Raymond Saá’s delightful series of untitled works are arrays of gouache-painted patches, loosely overlapping, affixed to a paper background. He’s ringed the edges of his pleasant-colored shingle-like shapes with thread, giving them the look of jeans pockets. Many textural artworks tempt viewers to touch them; here are some you might want to hide something in.
The most revelatory works in “Thread Hijack,” though, are the ones in which the string is the star. Iranian artist Abdolreza Aminlari pulls his thread so tight that it barely seems to rise above the paper surface of his pieces. He’s also meticulous about his measurements: he’s arranged his stitched lines so they form perfect squares and set the squares to intersect at precise angles, hypnotic in their consistency. It’s a geometry teacher’s gilded dream. What really makes Aminlari’s thread shimmer and sing is the stuff it’s made of — Japanese-milled 24 carat gold. Set against blue backgrounds, Aminlari’s arrangement of metallic shapes feels like a blown-up schematic for the world’s most luxurious computer chip.

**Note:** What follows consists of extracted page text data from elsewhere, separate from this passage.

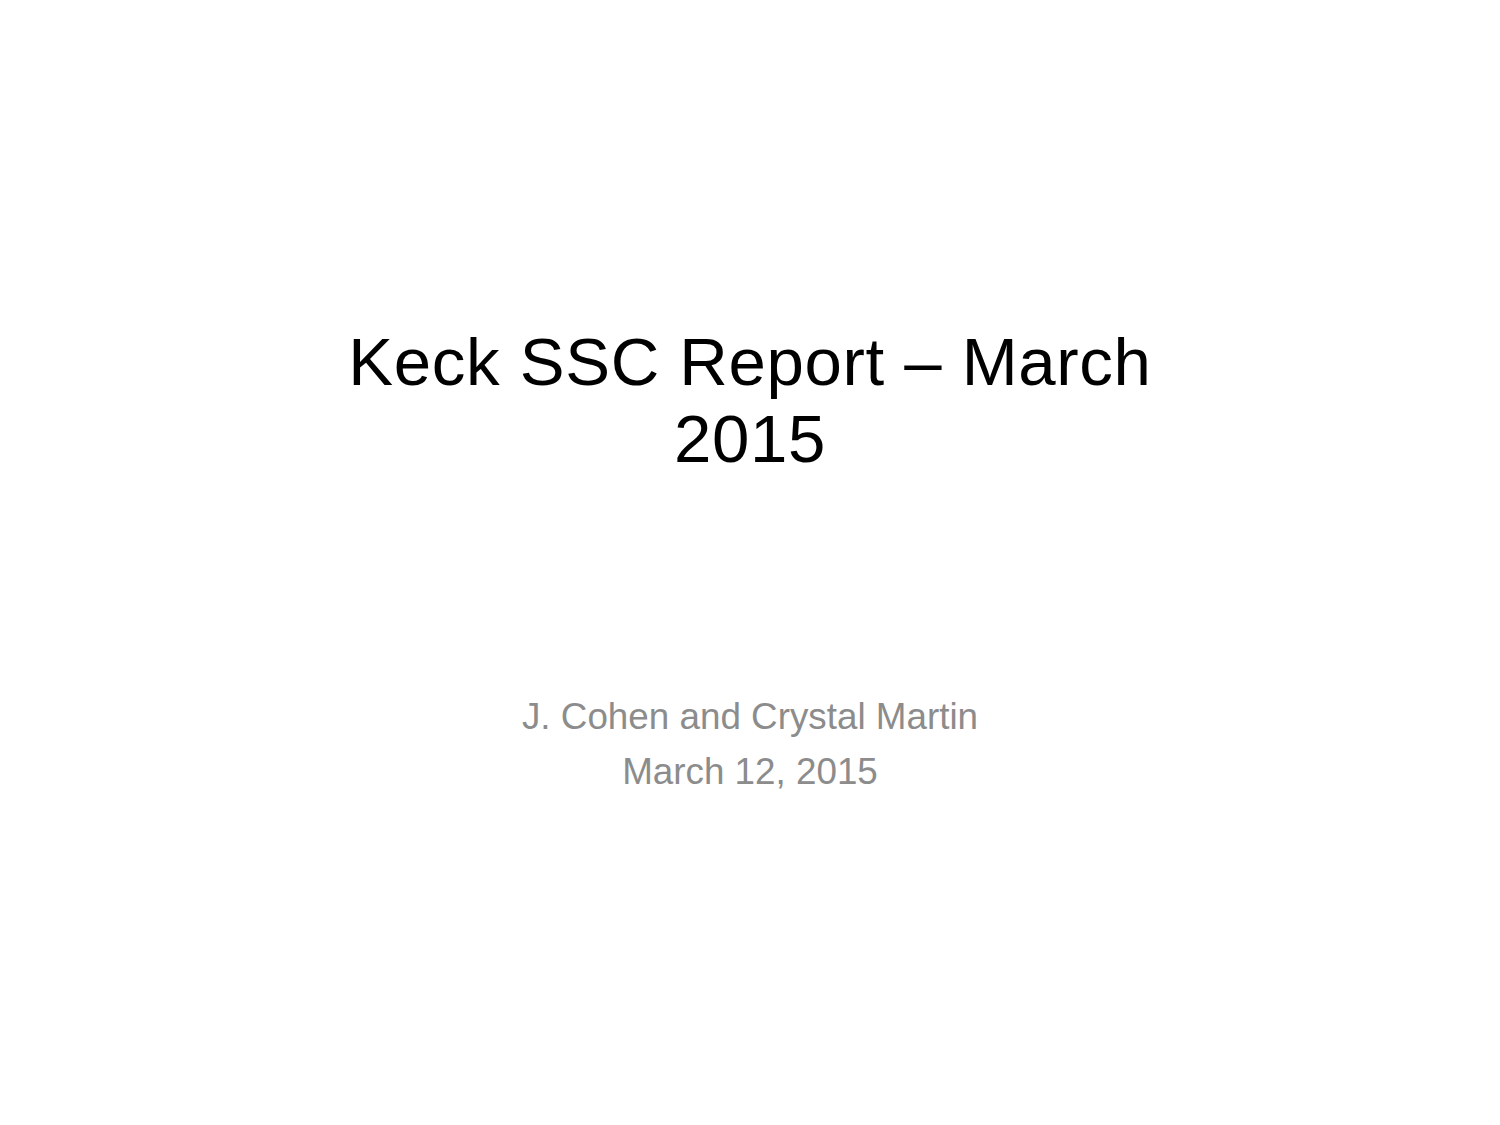Keck SSC Report – March 2015
J. Cohen and Crystal Martin
March 12, 2015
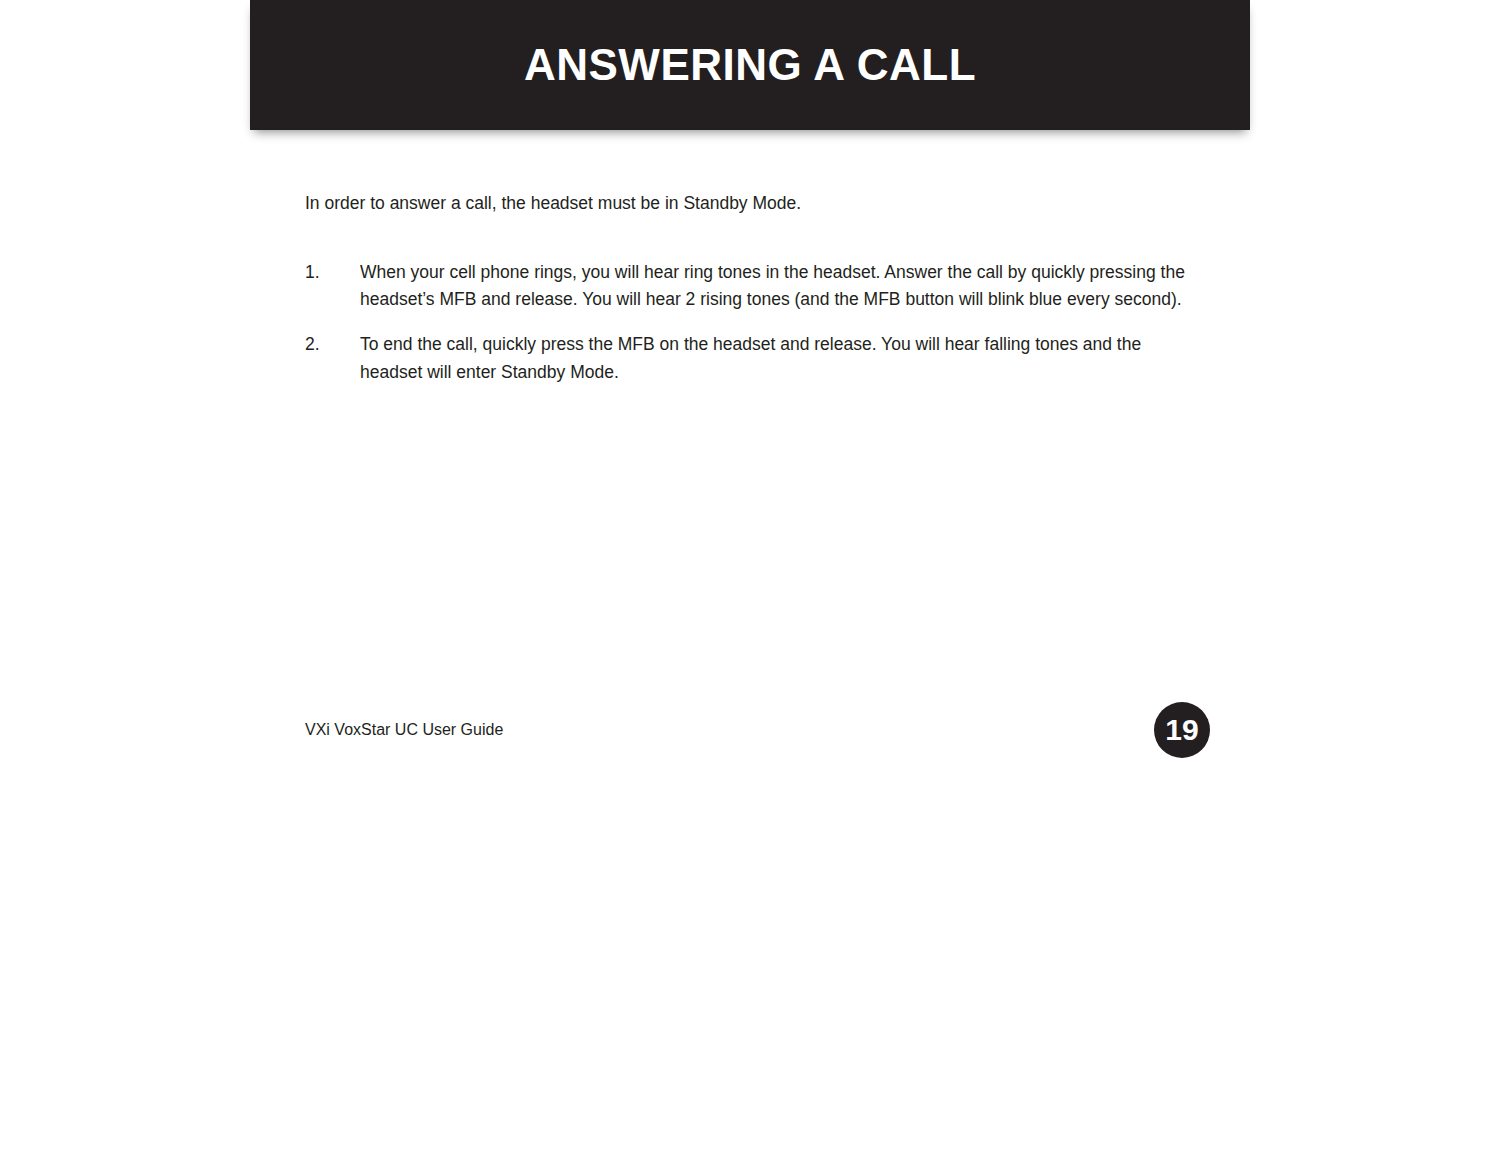Answering a Call
In order to answer a call, the headset must be in Standby Mode.
1. When your cell phone rings, you will hear ring tones in the headset. Answer the call by quickly pressing the headset’s MFB and release. You will hear 2 rising tones (and the MFB button will blink blue every second).
2. To end the call, quickly press the MFB on the headset and release. You will hear falling tones and the headset will enter Standby Mode.
VXi VoxStar UC User Guide
19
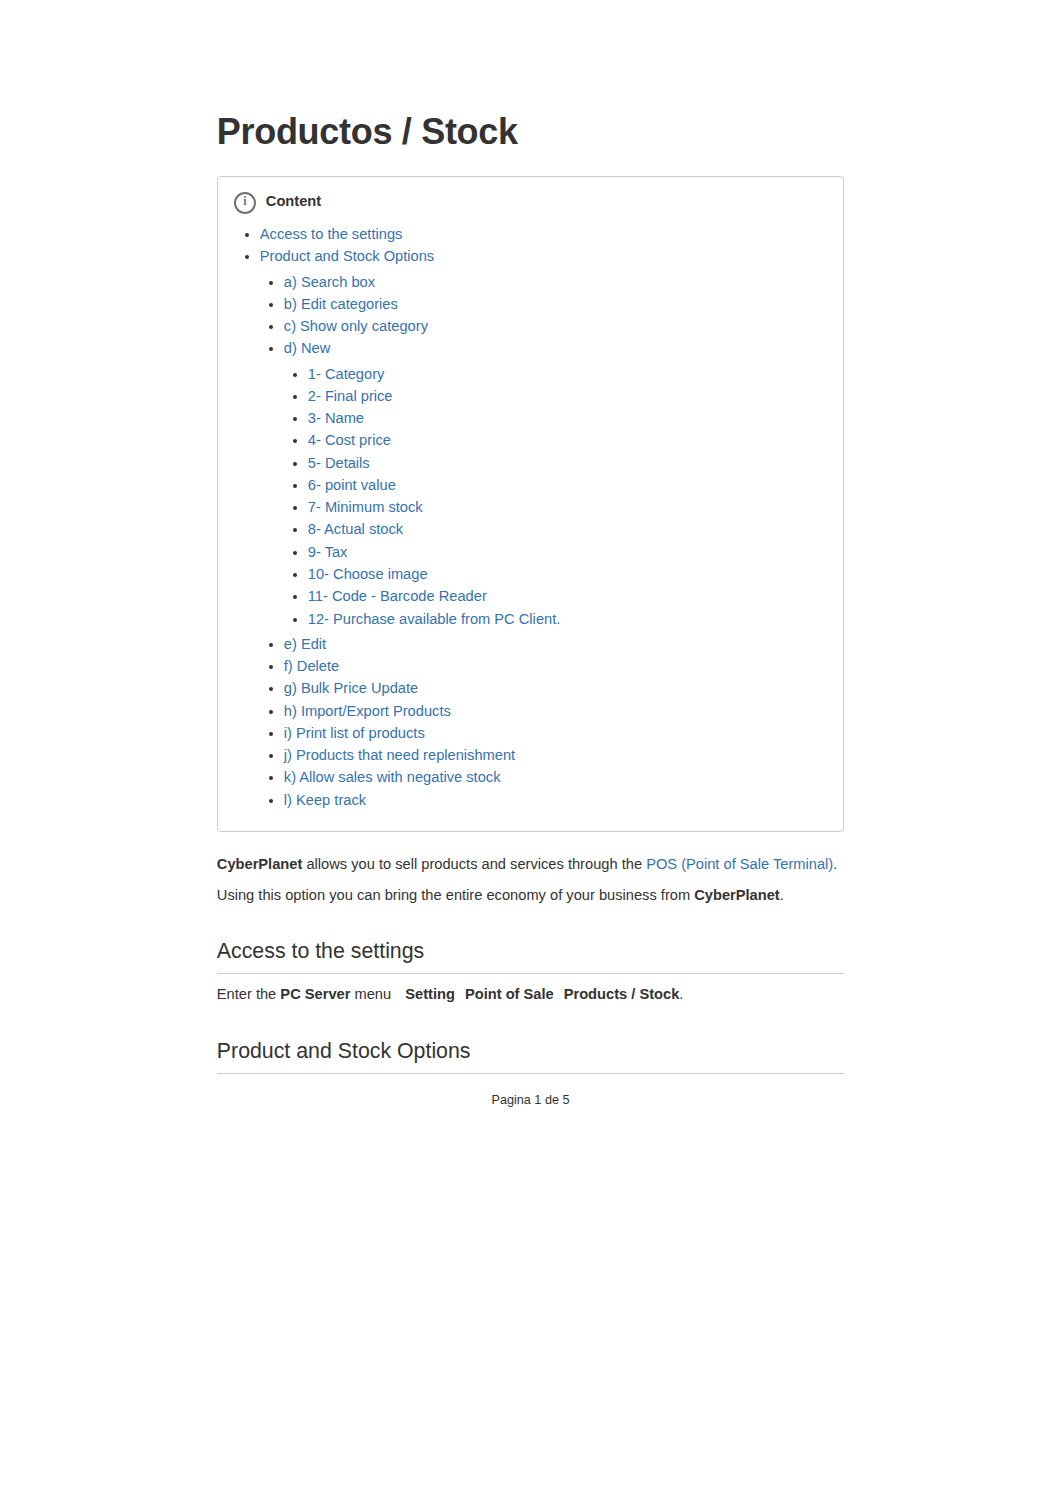Productos / Stock
i
Content
Access to the settings
Product and Stock Options
a) Search box
b) Edit categories
c) Show only category
d) New
1- Category
2- Final price
3- Name
4- Cost price
5- Details
6- point value
7- Minimum stock
8- Actual stock
9- Tax
10- Choose image
11- Code - Barcode Reader
12- Purchase available from PC Client.
e) Edit
f) Delete
g) Bulk Price Update
h) Import/Export Products
i) Print list of products
j) Products that need replenishment
k) Allow sales with negative stock
l) Keep track
CyberPlanet allows you to sell products and services through the POS (Point of Sale Terminal).
Using this option you can bring the entire economy of your business from CyberPlanet.
Access to the settings
Enter the PC Server menu Setting Point of Sale Products / Stock.
Product and Stock Options
Pagina 1 de 5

Jesse Henson’s winsome work on handmade paper looks every bit as opulent. She, too, uses gold-colored thread; hers, however, is synthetic, made from polyester and rayon. This allows her to pour it on, bunching up the colored stitches (she sews in Valentine red, shamrock green and other hues) until the heft of the thread bends the backdrop. Henson safeguards against the vulnerability of thread by allowing each fiber to thicken and reinforce the next. She has framed six of her meditations and placed them side by side on one gallery wall; they’re beautifully balanced and surprisingly sturdy-looking considering the humble materials they’re made of.
“Thread Hijack” fills the museum’s second-floor special exhibition gallery. But there is a side room on the floor and it contains a minor marvel not unrelated to “Thread Hijack”: Amie Adelman’s “Moving Lines,” a twisting rainbow bridge of an installation that connects one corner of the space to another with taut strings. It’s an exercise in tension, a hammock for the faeries, and it hangs in contrast with “Canopy (Breuer Incarnation),” an enveloping “Thread Hijack” piece from the Jersey City artist Caroline Burton. Her loosely woven stack of dark rectangles, with larger ones teetering atop smaller ones, evokes (among other things) the exterior of the Breuer Building, the New York City landmark that has been home to several museums.
Playfully, she’s serving notice to the establishment. Artists working with thread may not be the most famous, or the most institutional, or the loudest voices in the gallery. But they’re well worth tangling with.
“Thread Hijack” runs at the Hunterdon Art Museum in Clinton through Jan. 8. Visit hunterdonartmuseum.org.